Indice ou incitations financières ?

Spécialiste du recyclage, le président de Federec[1] Jean-Philippe Carpentier a saisi la balle au bond: «il faudrait que les pouvoirs publics donnent mission à l’Ademe d’évaluer l’éco-conception des produits. Un indice, sur le modèle du Nutriscore, permettrait au consommateur d’y voir plus clair. Et si les fabricants choisissent des matériaux difficilement recyclables, comme le PET opaque, c’est tout simplement parce qu’il est plus léger et donc moins cher», a-t-il rappelé.

Le représentant de la Direction générale de la prévention des risques (DGPR) s’est risqué à une intervention. «L’éco-modulation des contributions a jusque-là été sous-utilisée. On espère que le projet de loi [qui prévoit des bonus-malus allant jusqu’à 20% du prix de vente, ndlr] va permettre de les développer», a glissé Vincent Coissard, du ministère de la transition écologique, admettant que «beaucoup de citoyens ne savent pas qu’une bouteille de Badoit en plastique rouge est difficilement recyclable».

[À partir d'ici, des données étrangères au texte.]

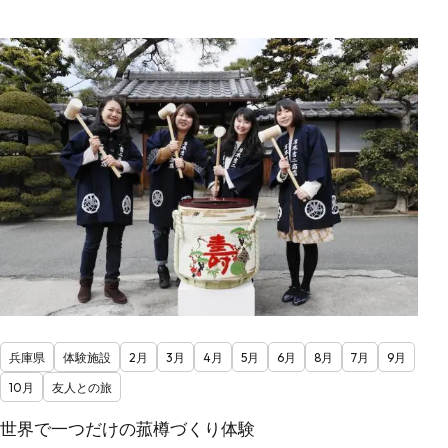
兵庫県
体験施設
2月
3月
4月
5月
6月
8月
7月
9月
10月
友人との旅
世界で一つだけの菰樽づくり体験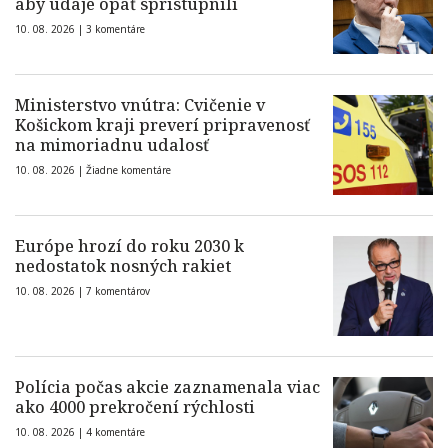
aby údaje opäť sprístupnili
10. 08. 2026 |
3 komentáre
Ministerstvo vnútra: Cvičenie v
Košickom kraji preverí pripravenosť
na mimoriadnu udalosť
10. 08. 2026 |
Žiadne komentáre
Európe hrozí do roku 2030 k
nedostatok nosných rakiet
10. 08. 2026 |
7 komentárov
Polícia počas akcie zaznamenala viac
ako 4000 prekročení rýchlosti
10. 08. 2026 |
4 komentáre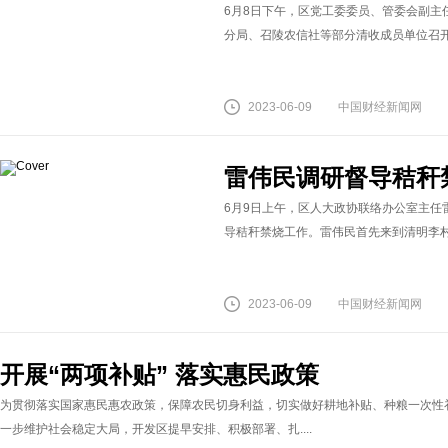
6月8日下午，区党工委委员、管委会副主
分局、召陵农信社等部分清收成员单位召开农
2023-06-09
中国财经新闻网
雷伟民调研督导秸秆
6月9日上午，区人大政协联络办公室主任
导秸秆禁烧工作。雷伟民首先来到清明李村，
2023-06-09
中国财经新闻网
开展“两项补贴” 落实惠民政策
为贯彻落实国家惠民惠农政策，保障农民切身利益，切实做好耕地补贴、种粮一次性补
一步维护社会稳定大局，开发区提早安排、积极部署、扎....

25% de plastiques recyclés incorporés en 2025

Timide en matière d’éco-conception, le projet de loi contre le gaspillage et pour une économie circulaire qui vient d’être adopté au Sénat, se contente d’améliorer l’information du consommateur, comme la création d’un indice de réparabilité sur les produits électriques et électroniques, plutôt que de provoquer des changements concrets au stade de la production. L’incorporation de matières recyclées dans la fabrication fait quant à elle l’objet de timides avancées. Les industriels de plusieurs secteurs se sont engagés, en juillet 2018, à doubler l’intégration de plastiques recyclés d’ici à 2025. Soit environ 500.000 tonnes de matières par an contre 300.000 t aujourd’hui (sur 3,6 Mt de plastiques mis sur le marché). Brune Poirson a ajouté, ce 3 octobre, qu’ils devraient s’engager, cet automne, à tripler la mise d’ici à 2025. Proposés par Federec, des certificats d’incorporation de matières recyclées vont par ailleurs être expérimentés sur certains produits et matériaux, selon le projet de loi adopté au Sénat. «Un projet va bientôt être lancé dans une région française, avec un financement européen», a lancé Jean-Philippe Carpentier. Sans attendre l’adoption de la mesure par les députés, dont l’examen du projet de loi débutera en décembre.

 

Brune Poirson n’en démord pas. Malgré le refus unanime, exprimé par les sénateurs, d’une consigne des emballages pour recyclage-réemploi, la secrétaire d’Etat Brune Poirson a confirmé, ce 3 octobre, sa volonté de la mettre en place. Une énième fois, elle a répété que «le réemploi serait adossé au recyclage», sans expliquer toutefois comment... Elle a ajouté que l’impact financier serait positif pour les collectivités «puisque 80% des coûts nets d’un service optimisé de collecte et de tri seraient pris en charge par les metteurs sur le marché». Une mesure déjà obligatoire aujourd’hui, qui ne compense pas la perte des recettes liées à la revente, par les collectivités, de matières recyclables. Enfin, elle a déclaré que «les bouteilles déconsignées traitées en centre de tri feraient l’objet d’un soutien financier variant entre 50 et 124 millions d’euros par an».